The key to claiming a personal bad debt is being able to prove that you tried to get your money.  For example, I paid a boatload of money to send my son to college.  He’s not paying me back.  To be honest, I don’t expect him to – that college money was never meant to be a loan so I can’t claim a deduction for money that I was never supposed to get back in the first place.

 

If you’re claiming a personal debt, you’ll need to show that the money really was a loan, that you were supposed to receive payment, and that the payment was not and will not be received.


Evidence such as a signed loan agreement and copies of collection letters are going to be necessary.  You don’t have to take the person to court – especially if you know that even if you win the court case you won’t get your money – but you do have to show that you tried to get paid.   So, using the brother-in-law example, first you’d want a signed agreement showing that he intends to pay back the $5,000.  Your agreement should show how he’s paying it back, and when.  When he doesn’t pay you, you’ll want to send him a signed letter stating that you expect him to pay you.  You will want to send that correspondence via certified mail, return receipt requested.  This gives you evidence of trying to extract a payment from him.

 

Remember: Without some sort of evidence that the money really was a loan, and that you tried to get paid – you can’t claim the bad debt.

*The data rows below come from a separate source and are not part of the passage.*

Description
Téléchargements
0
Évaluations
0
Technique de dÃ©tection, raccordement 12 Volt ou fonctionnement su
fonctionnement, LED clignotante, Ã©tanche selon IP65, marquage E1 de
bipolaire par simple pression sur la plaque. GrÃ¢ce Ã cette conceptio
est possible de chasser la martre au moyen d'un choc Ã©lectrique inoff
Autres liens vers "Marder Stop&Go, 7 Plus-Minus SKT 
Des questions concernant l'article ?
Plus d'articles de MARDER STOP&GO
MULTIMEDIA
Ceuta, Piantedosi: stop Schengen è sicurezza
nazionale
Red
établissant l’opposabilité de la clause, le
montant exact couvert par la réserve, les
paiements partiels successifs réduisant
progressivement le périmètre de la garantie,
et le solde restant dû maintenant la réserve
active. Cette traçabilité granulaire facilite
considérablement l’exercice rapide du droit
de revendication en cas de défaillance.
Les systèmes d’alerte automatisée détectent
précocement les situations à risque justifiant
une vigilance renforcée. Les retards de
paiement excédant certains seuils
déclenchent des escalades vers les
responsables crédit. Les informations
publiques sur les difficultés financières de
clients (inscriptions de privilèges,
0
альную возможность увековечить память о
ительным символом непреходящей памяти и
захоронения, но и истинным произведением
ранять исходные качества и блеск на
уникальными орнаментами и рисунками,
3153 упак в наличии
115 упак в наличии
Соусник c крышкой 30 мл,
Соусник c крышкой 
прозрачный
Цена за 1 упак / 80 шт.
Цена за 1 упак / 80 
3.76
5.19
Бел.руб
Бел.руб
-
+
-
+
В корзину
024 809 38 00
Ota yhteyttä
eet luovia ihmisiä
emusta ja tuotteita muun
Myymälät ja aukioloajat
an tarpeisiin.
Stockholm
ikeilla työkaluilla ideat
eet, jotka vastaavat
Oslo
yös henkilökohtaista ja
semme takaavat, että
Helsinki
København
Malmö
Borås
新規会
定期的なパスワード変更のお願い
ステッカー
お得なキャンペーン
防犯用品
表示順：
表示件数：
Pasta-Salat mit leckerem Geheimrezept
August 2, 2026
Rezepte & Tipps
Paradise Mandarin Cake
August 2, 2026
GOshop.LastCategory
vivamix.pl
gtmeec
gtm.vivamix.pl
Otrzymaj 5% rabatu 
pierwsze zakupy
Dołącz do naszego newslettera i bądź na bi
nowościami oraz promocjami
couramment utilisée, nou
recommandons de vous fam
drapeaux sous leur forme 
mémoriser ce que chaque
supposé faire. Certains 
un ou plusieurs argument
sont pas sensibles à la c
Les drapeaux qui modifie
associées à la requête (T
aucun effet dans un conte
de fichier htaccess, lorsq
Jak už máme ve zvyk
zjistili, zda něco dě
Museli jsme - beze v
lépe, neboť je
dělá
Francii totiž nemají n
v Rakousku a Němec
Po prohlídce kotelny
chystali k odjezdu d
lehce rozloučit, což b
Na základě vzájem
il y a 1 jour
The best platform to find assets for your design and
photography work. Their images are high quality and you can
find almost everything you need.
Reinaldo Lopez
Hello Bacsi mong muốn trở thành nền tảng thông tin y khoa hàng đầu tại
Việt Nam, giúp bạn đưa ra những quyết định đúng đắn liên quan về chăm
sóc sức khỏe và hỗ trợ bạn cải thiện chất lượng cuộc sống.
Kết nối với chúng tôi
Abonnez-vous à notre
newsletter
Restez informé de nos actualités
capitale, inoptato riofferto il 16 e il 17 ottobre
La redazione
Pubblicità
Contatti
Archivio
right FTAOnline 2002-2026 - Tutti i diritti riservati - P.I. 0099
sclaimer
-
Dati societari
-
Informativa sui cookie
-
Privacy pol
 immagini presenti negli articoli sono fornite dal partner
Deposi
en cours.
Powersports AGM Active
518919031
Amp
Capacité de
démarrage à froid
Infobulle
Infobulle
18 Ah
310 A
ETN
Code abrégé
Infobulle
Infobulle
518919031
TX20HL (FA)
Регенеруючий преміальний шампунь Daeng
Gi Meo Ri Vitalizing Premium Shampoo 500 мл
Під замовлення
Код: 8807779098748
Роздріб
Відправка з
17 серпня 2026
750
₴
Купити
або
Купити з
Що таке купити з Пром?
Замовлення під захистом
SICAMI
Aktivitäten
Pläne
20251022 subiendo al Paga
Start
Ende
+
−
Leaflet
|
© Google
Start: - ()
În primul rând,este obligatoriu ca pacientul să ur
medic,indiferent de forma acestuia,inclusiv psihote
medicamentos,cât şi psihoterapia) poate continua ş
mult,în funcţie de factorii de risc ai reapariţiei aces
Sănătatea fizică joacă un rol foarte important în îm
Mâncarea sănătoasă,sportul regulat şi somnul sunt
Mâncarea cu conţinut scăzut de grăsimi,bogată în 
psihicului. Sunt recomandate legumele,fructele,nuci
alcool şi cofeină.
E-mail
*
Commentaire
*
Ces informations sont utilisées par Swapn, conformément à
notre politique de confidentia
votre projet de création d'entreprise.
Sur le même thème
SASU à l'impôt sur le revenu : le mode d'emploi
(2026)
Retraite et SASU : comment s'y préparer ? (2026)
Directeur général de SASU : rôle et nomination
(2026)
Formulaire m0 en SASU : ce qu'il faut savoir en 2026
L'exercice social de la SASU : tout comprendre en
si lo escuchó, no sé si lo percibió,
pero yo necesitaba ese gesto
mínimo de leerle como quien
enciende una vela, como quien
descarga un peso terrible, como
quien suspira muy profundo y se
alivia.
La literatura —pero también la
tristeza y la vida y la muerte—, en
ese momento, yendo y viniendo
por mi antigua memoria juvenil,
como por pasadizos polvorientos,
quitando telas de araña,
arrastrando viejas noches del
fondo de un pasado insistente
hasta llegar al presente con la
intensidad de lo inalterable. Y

As far as the actual reporting goes, it gets reported as short-term capital losses on Form 8949 part 1 line 1.  (Back in the old days that would be schedule D.  It will still show up on your Schedule D when you’re done, but you’ll be inputting the information onto Form 8949.)

 

You’d write your brother-in-law’s name in column a.  You’d put $5,000 in column f (that’s your basis), and you’d enter zero in column e (because it’s worthless now since he ain’t payin’ ya.)  Make sure you check the box “C” because you’re not getting a 1099B form for this debt.

 

When you write off a personal bad debt like that, you’ll need to attach a statement to your tax return that has the following: a description of the debt, including the amount and when it became due, the name of the debtor and any business or family relationship that you have with him, the efforts that you made to collect the debt, and why you decided the debt was worthless. (For example – maybe your brother-in-law declared bankruptcy or may you know that legal action to collect the debt would probably not result in payment.)

 

Because it’s being claimed as a capital loss – you’re going to be limited to the same rules as other capital losses as far as the amount of the debt that can be used to offset your other income.  So if the loan is the only thing that’s going to wind up on your Schedule D – then you’ll only be able to claim $3000 of the loss.  The rest will carry over to the next year.

 

If you only take away one point of this blog post it should be that you must try to collect the payment before you try to claim the bad debt as a tax deduction.  If you don’t try to collect, then the IRS can treat the debt as a gift and you lose out.